=== Фрагмент текста ===
━━━

Познакомились мы через Марию Прилежаеву на 50-летии Игоря Мотяшова. Они с Юрой любили друг друга, он вообще всех любил, с Агнией Барто был близко знаком… Юра тогда подошел, посидел с нами, а потом говорит: «Ребятки, вы знаете, я обещал Марию Павловну отвезти домой, но выпил и машину оставлю. Или я вам такси вызову, или вы уж везите ее сами»… Круг наших друзей — Володя Александров с Лидой, Яков Аким с Аней, Богдан Чалый, приезжавший с Украины, — стал расширяться. Мы не встречались часто, но если был случай, когда мы могли быть в этом окружении, — Юра был там и мы с ним виделись.
Однажды Юра был у нас в гостях. Посидел немного и говорит моему сыну Максиму: «А гитара-то у вас есть?» — «Есть». — «Ну-ка давай ее сюда». Максим принес гитару, Юра по струнам прошелся и говорит: «Расстроена, мальчик. Такты запомни, если тебе нужно поправить гитару, то есть дядя Юра, который очень часто бывает в мастерской на Яузе. Ты позвони, приходи, я тебе настрою».

━━━

=== Исходные данные ===

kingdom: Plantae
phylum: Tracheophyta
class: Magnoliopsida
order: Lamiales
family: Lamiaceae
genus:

━━━

=== Условие задания ===
Определите, согласуются ли с фрагментом текста утверждения (a), (b) и (c). На каждое ответьте «да» или «нет» и подтвердите ответ точной цитатой из фрагмента текста: (a) знакомство произошло на 50-летии Игоря Мотяшова; (b) Юра сказал, что сам поедет домой на своей машине; (c) Юра заметил, что гитара Максима расстроена.

=== Ответ ===
(a) Да: «Познакомились мы через Марию Прилежаеву на 50-летии Игоря Мотяшова».
(b) Нет: «но выпил и машину оставлю».
(c) Да: «Расстроена, мальчик».